Glioblastoma (GBM) is an aggressive brain malignancy with a dismal prognosis. With emerging evidence to disprove brain-immune privilege, there has been much interest in examining immunotherapy strategies to treat central nervous system (CNS) cancers. Unfortunately, the limited success of clinical studies investigating immunotherapy regimens, has led to questions about the suitability of immunotherapy for these cancers. Inadequate inherent populations of tumor infiltrating lymphocytes (TILs) and limited trafficking of systemic, circulating T cells into the CNS likely contribute to the poor response to immunotherapy. This paucity of TILs is in concert with the finding of epigenetic silencing of genes that promote immune cell movement (chemotaxis) to the tumor. In this study we evaluated the ability of GSK126, a blood-brain barrier (BBB) permeable small molecule inhibitor of EZH2, to reverse GBM immune evasion by epigenetic suppression of T cell chemotaxis. We also evaluated the efficacy of this drug in combination with anti-PD-1 treatment on tumor growth, survival and T cell infiltration in syngeneic mouse models. GSK126 reversed H3K27me in murine and human GBM cell lines. When combined with anti-PD-1 treatment, a significant increase in activated T cell infiltration into the tumor was observed. This resulted in decreased tumor growth and enhanced survival both in sub-cutaneous and intracranial tumors of immunocompetent, syngeneic murine models of GBM. Additionally, a significant increase in CXCR3 T cells was also seen in the draining lymph nodes, suggesting their readiness to migrate to the tumor.
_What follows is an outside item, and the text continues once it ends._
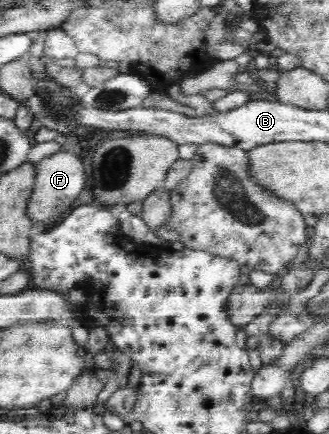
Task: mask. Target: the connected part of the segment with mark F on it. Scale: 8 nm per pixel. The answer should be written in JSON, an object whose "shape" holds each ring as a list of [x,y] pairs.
{"shape":[[[55,153],[36,163],[37,175],[29,204],[25,207],[25,216],[34,226],[34,230],[44,230],[61,221],[61,215],[69,211],[75,199],[81,195],[85,184],[83,164],[73,153]]]}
Closer examination of the mechanism of action of GSK126 revealed its ability to promote the expression of IFN-γ driven chemokines CXCL9 and CXCL10 from the tumor cells, that work to traffic T cells without directly affecting T maturation and/or proliferation. The loss of survival benefit either with single agent or combination in immunocompromised SCID mice, suggest that the therapeutic efficacy of GSK126 in GBM is primarily driven by lymphocytes. Taken together, our data suggests that in glioblastoma, epigenetic modulation using GSK126 could improve current immunotherapy strategies by reversing the epigenetic changes that enable immune cell evasion leading to enhanced immune cell trafficking to the tumor.
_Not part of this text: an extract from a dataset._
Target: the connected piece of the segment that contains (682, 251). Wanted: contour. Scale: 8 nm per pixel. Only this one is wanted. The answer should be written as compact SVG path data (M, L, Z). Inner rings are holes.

胶质母细胞瘤(GBM)是一种侵袭性脑恶性肿瘤,预后很差。随着越来越多的证据反驳脑免疫豁免,人们对研究免疫治疗策略来治疗中枢神经系统(CNS)癌症产生了浓厚兴趣。不幸的是,研究免疫治疗方案的临床研究取得的成功有限,引发了关于免疫治疗对这些癌症适用性的质疑。肿瘤浸润淋巴细胞(TILs)的固有数量不足以及全身循环T细胞向CNS的有限迁移可能导致对免疫治疗的反应不佳。TILs的这种缺乏与促进免疫细胞向肿瘤移动(趋化作用)的基因发生表观遗传沉默的发现一致。在本研究中,我们评估了GSK126(一种可透过血脑屏障(BBB)的EZH2小分子抑制剂)通过对T细胞趋化作用的表观遗传抑制来逆转GBM免疫逃逸的能力。我们还评估了该药物与抗PD-1治疗联合使用对同基因小鼠模型中肿瘤生长、生存和T细胞浸润的疗效。GSK126逆转了小鼠和人类GBM细胞系中的H3K27me。当与抗PD-1治疗联合使用时,观察到肿瘤中活化T细胞浸润显著增加。这导致免疫健全的同基因GBM小鼠模型的皮下和颅内肿瘤的肿瘤生长减少且生存期延长。此外,在引流淋巴结中也观察到CXCR3 T细胞显著增加,表明它们准备迁移到肿瘤。对GSK126作用机制的进一步研究揭示了其促进肿瘤细胞表达IFN-γ驱动的趋化因子CXCL9和CXCL10的能力,这些趋化因子可引导T细胞迁移,而不直接影响T细胞成熟和/或增殖。在免疫缺陷的SCID小鼠中,单药或联合用药均未获得生存益处,这表明GSK126在GBM中的治疗效果主要由淋巴细胞驱动。综上所述,我们的数据表明,在胶质母细胞瘤中,使用GSK126进行表观遗传调控可通过逆转使免疫细胞逃逸的表观遗传变化来改善当前的免疫治疗策略,从而增强免疫细胞向肿瘤的迁移。